Centre for Chemical Biology, CSIR-Indian Institute of Chemical Technology, Tarnaka, Hyderabad 500007, India.
Centre for Chemical Biology, CSIR-Indian Institute of Chemical Technology, Tarnaka, Hyderabad 500007, India; School of Chemical & Biotechnology, SASTRA University, Tirumalaisamudram, Thanjavur 613401, India.
Life Sci. 2016 Apr 15;151:264-276. doi: 10.1016/j.lfs.2016.03.024. Epub 2016 Mar 12.

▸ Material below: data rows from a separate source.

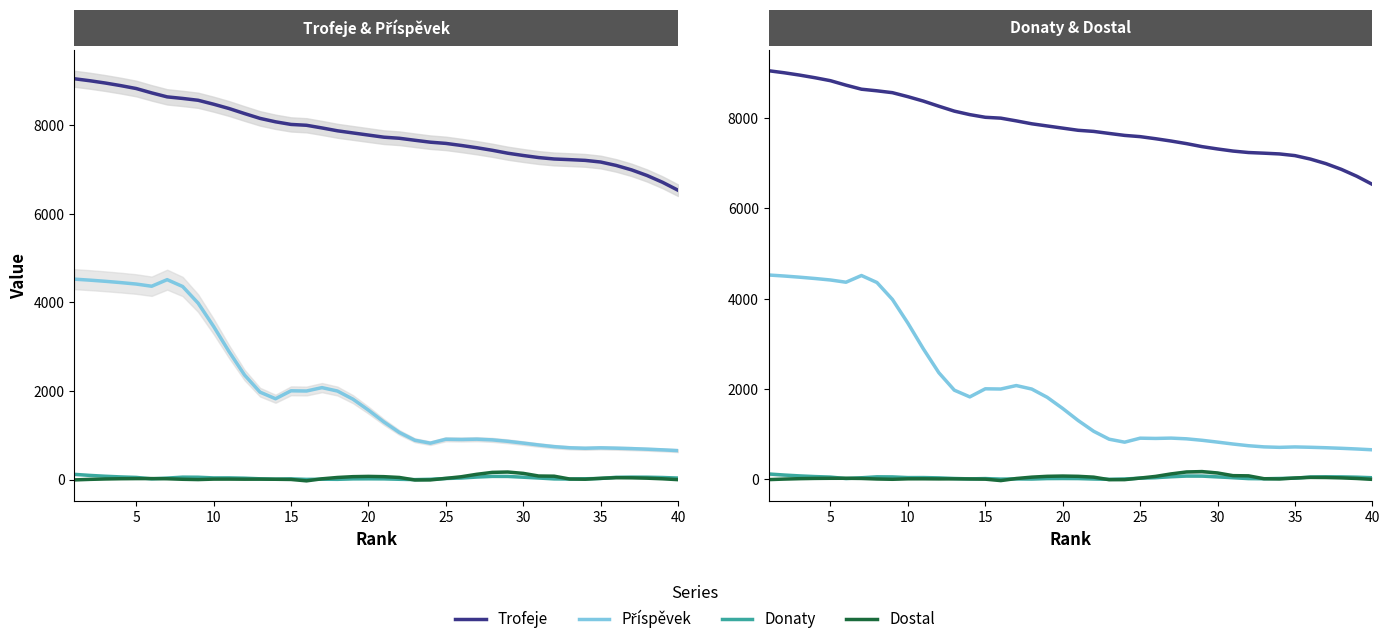

What is the sum of all Příspěvek values?

79984.5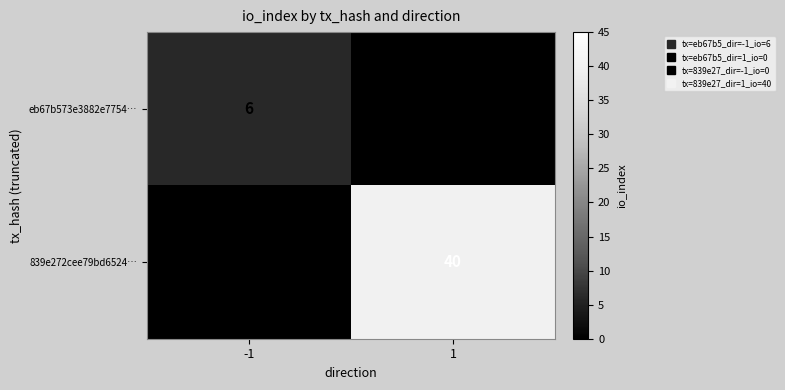

What is the average value of the 839e272cee79bd6524… series?

20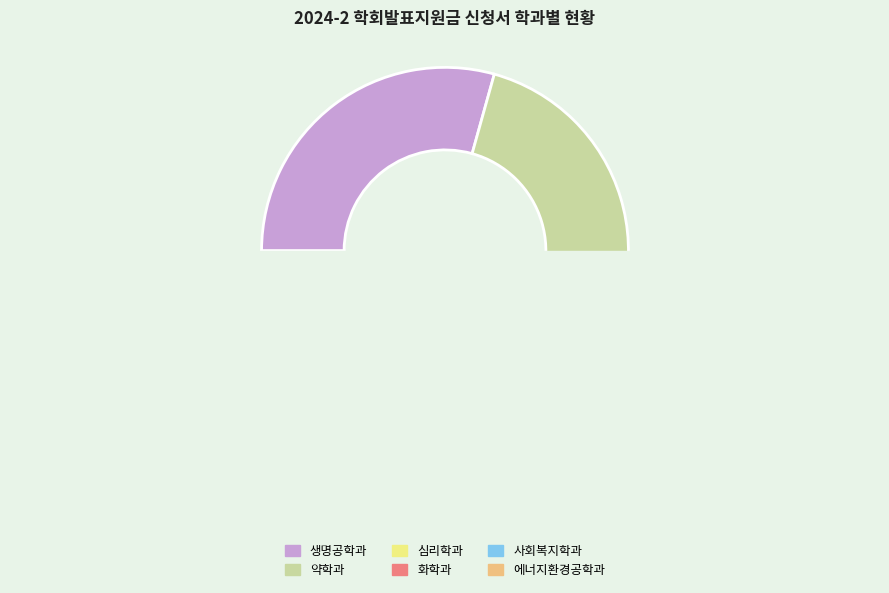

What is the total percentage of 사회복지학과 and 약학과?

37.3%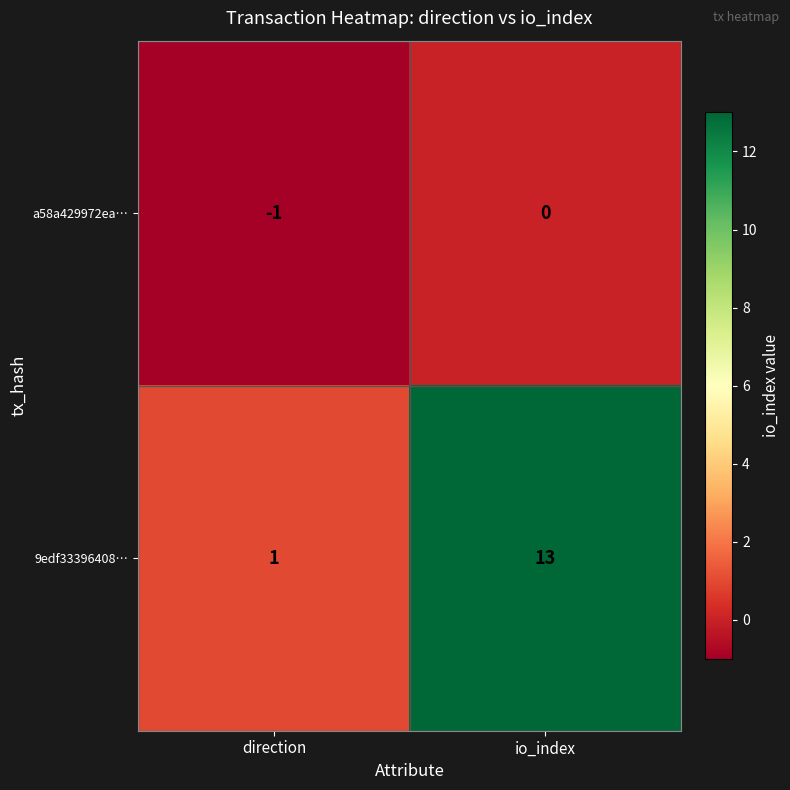

Reading left to right, list all the values displayed in this chart.

a58a429972ea…: direction=-1	io_index=0
9edf33396408…: direction=1	io_index=13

Breast cancer is highly resistant to chemotherapeutic approach and hence, alternative strategies have been developed to fight against this heterogeneous group of disease. In particular, many studies have demonstrated about various drugs for the treatment of breast cancer. In our study, we assessed the anti-angiogenenic activities of Bisindole-PBD (5b) in MCF-7 and MDA-MB-231 cell lines.
In vitro Endothelial Cell (HUVEC) Tube Formation Assay was performed to show inhibitory role of 5b along with its role upon wound healing process in breast cancer cells in vitro. Semi-quantitative reverse transcription PCR (RT-PCR) was also done to examine the expression of VEGF in response to 5b in breast cancer cells and in HUVEC cells. siRNA transfection study explored STAT3 mediated VEGF transcription in breast cancer cells MCF-7 and MDA-MB-231. CAM assay was performed to see the role of 5b on vessel formation in chicken embryo.
From in vitro data we have demonstrated that 5b played a role in regulation of breast cancer cell proliferation by inhibiting angiogenesis. Test drug 5b suppressed the expression VEGF at both transcriptional and post transcriptional levels. Apart from this, there was significant down regulation in STAT3 level after drug treatment, which was found to be involved in the VEGF transcription. Metastasis related MMP-2 and MMP-9 expressions were also modulated by 5b. In vivo study by Chick Chorioallantoic Membrane (CAM) Assay also showed anti-angiogenesis role of the test drug which was consistent with the in vitro data.
Altogether, our data demonstrated 5b as potent small molecule with anti-angiogenic activities.
乳腺癌对化疗方法具有高度抗性,因此开发了替代策略来对抗这种异质疾病群体。特别是,许多研究已经证明了许多用于治疗乳腺癌的药物。在我们的研究中,我们评估了双吲哚-PBD(5b)在 MCF-7 和 MDA-MB-231 细胞系中的抗血管生成活性。
进行体外内皮细胞(HUVEC)管形成测定,以显示 5b 在体外乳腺癌细胞中的伤口愈合过程中抑制作用及其作用。还进行了半定量逆转录 PCR(RT-PCR),以检查 5b 对乳腺癌细胞和 HUVEC 细胞中 VEGF 表达的影响。siRNA 转染研究探索了 STAT3 在 MCF-7 和 MDA-MB-231 乳腺癌细胞中介导的 VEGF 转录。CAM 测定用于观察 5b 在鸡胚中的血管形成中的作用。
从体外数据我们已经证明,5b 通过抑制血管生成在调节乳腺癌细胞增殖中发挥作用。测试药物 5b 在转录和转录后水平上抑制 VEGF 的表达。除此之外,药物治疗后 STAT3 水平显著下调,这被发现涉及 VEGF 转录。转移相关的 MMP-2 和 MMP-9 表达也被 5b 调节。体内研究通过鸡绒毛尿囊膜(CAM)测定也显示了测试药物的抗血管生成作用,这与体外数据一致。
总之,我们的数据表明 5b 是一种具有抗血管生成活性的有效小分子。